The Tower Flat
23.06.2006 - 24.11.2006
As I rocked that first morning in our flat, I looked around and saw this flat as part of a movie set:
No elevator, the character's footsteps echoing through the building as she climbs the concrete steps. Key turning - clunk!- to open a door and face a rickety, metal retractable ladder, which leads to an attic where the loved one sleeps atop a mattress on the blue astroturf floor. Passing through the doorway, habitually moving to one side to avoid tripping on the foot of the ladder, she steps into the three ninety-degree angled pentangular living room. Over the thin strips of wooden parquet flooring she walks to the second of the two square blue rugs (she could play tic-tac-toe on the off-white spots). This person looks out the opened skylight window, elbows leaning on the edge, hands dangling above the clay-tiled roof. To her right, inside, is the brown sofa that fold out into a bed that later she will not make anyone sleep on - it would keep visitors away. A white table is tucked in the corner with two matching chairs. An opening in the next wall reveals the kitchen nook, washer and bathroom. In the latter, a small window remains open to expose a stone wall. Shelving completes this 360 degree view of the main room, from which our character looks down upon the amazing city of Prague: with its castle ghostly in the fog, a city that breathes its history to life amid heat, snow, rain, traffic, and post-Communism commerce.

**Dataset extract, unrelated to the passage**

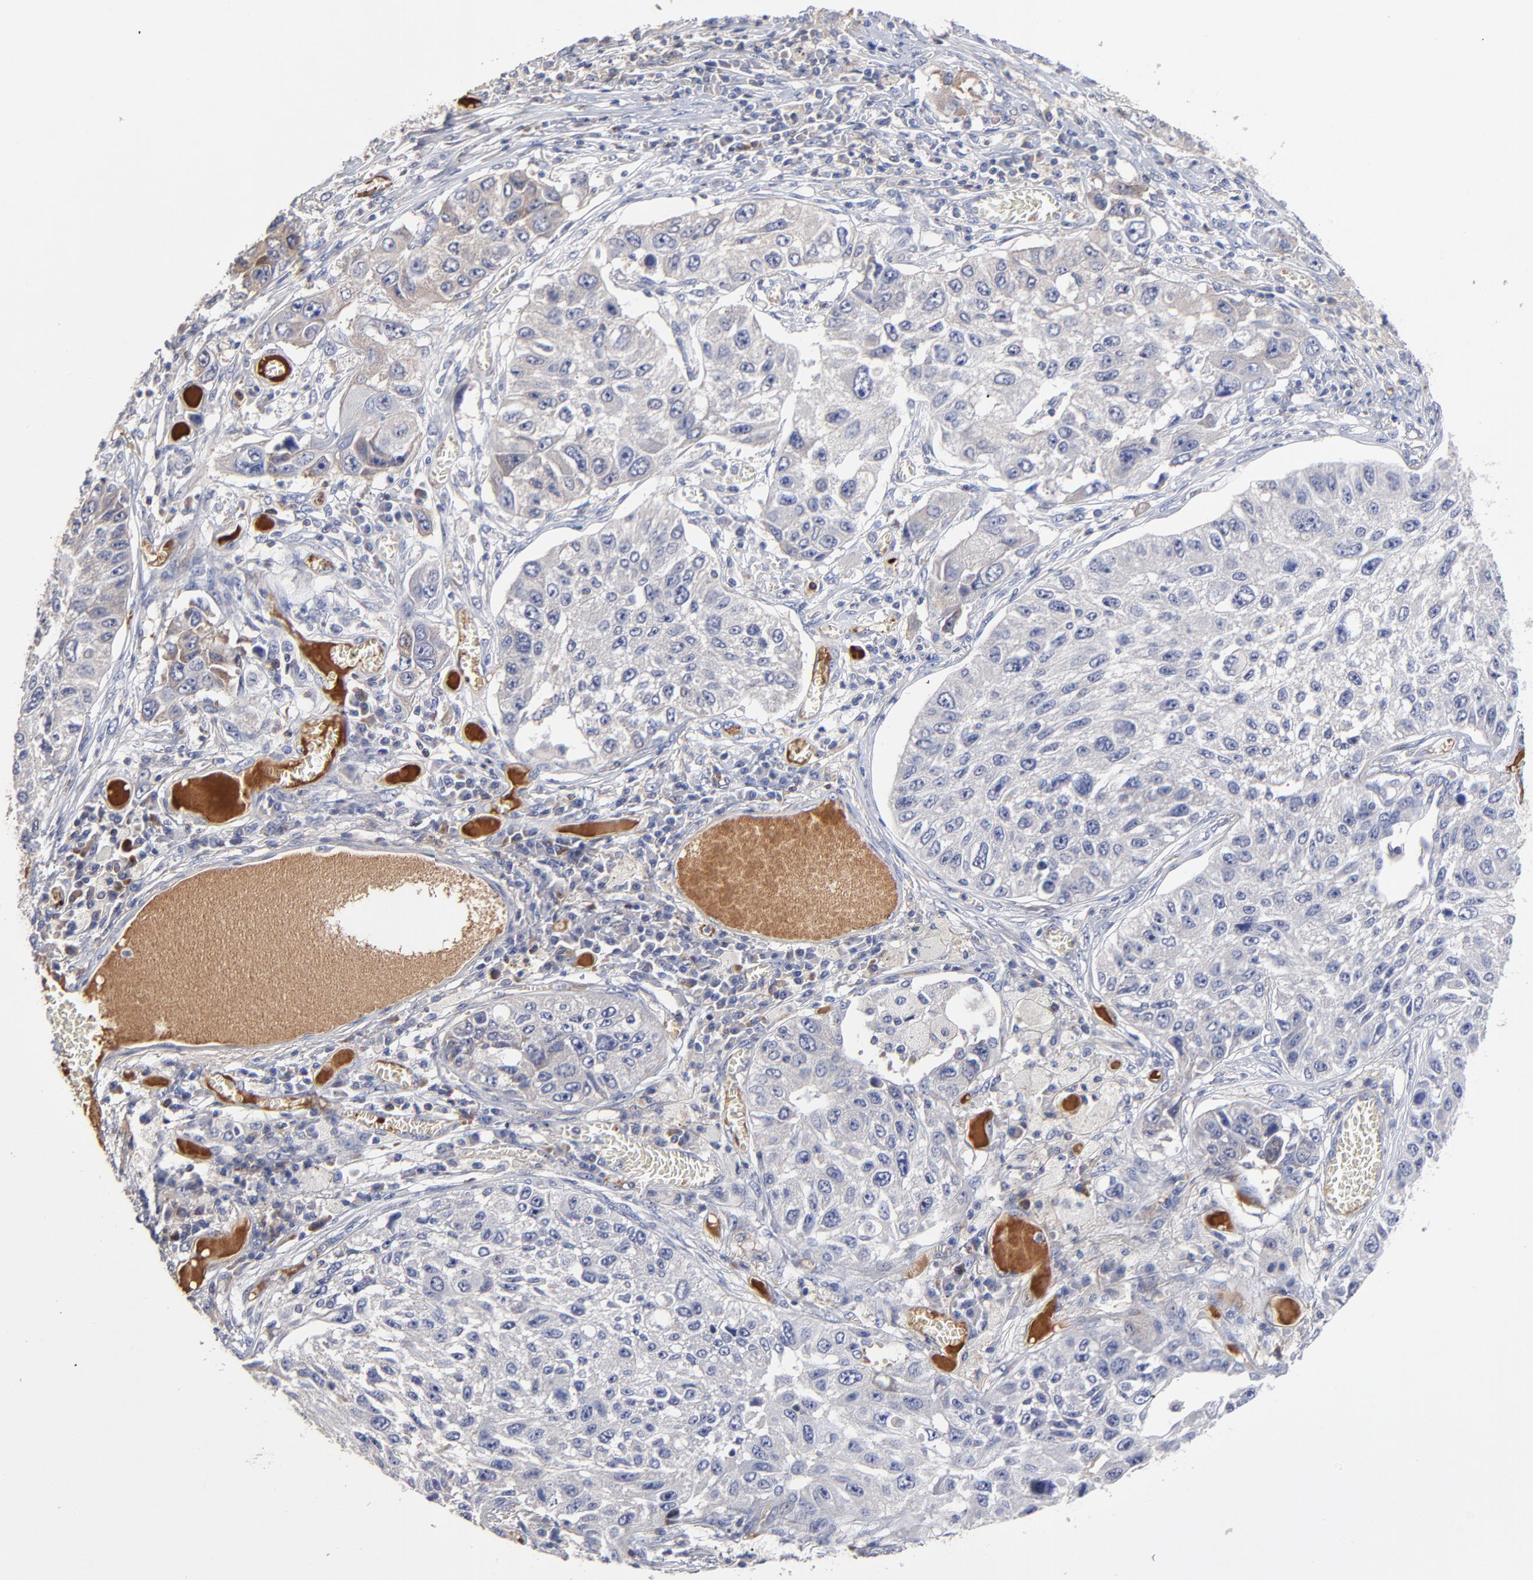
{"staining": {"intensity": "weak", "quantity": "<25%", "location": "cytoplasmic/membranous"}, "tissue": "lung cancer", "cell_type": "Tumor cells", "image_type": "cancer", "snomed": [{"axis": "morphology", "description": "Squamous cell carcinoma, NOS"}, {"axis": "topography", "description": "Lung"}], "caption": "Lung squamous cell carcinoma was stained to show a protein in brown. There is no significant staining in tumor cells. (DAB (3,3'-diaminobenzidine) immunohistochemistry (IHC), high magnification).", "gene": "TRAT1", "patient": {"sex": "male", "age": 71}}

She wakes from her musings to the sounds of her partner waking up in the attic. Carefully climbing the springy metal steps, she emerges to find the light coming through the one skylight window, brightening the two joined mattresses tucked in one acute angle, and a single mattress (for a potential visitor) in the other. An empty metal rack - like the one found outside of fitting rooms - waits for the clothes that are still in backpacks. This is the closet. A small, long table stands shakily: a potential desk, if it holds up. She silently descends, sitting at the white table, drinking tea from a small bowl, her teacup, looking about at the clean clothes hanging on two, long diagonal beams, that wooden rocking chair, those aluminum framed chairs, that dressed drawer, those handles on the kitchen cupboards. The heat of the past five days, the first five days of their new lives in Prague, is gone, leaving our character refreshed in this new flat.
The church bell chimes ten somewhere in the fog, the birds call and the scene fades into the story of these two travelers and their five months in Prague.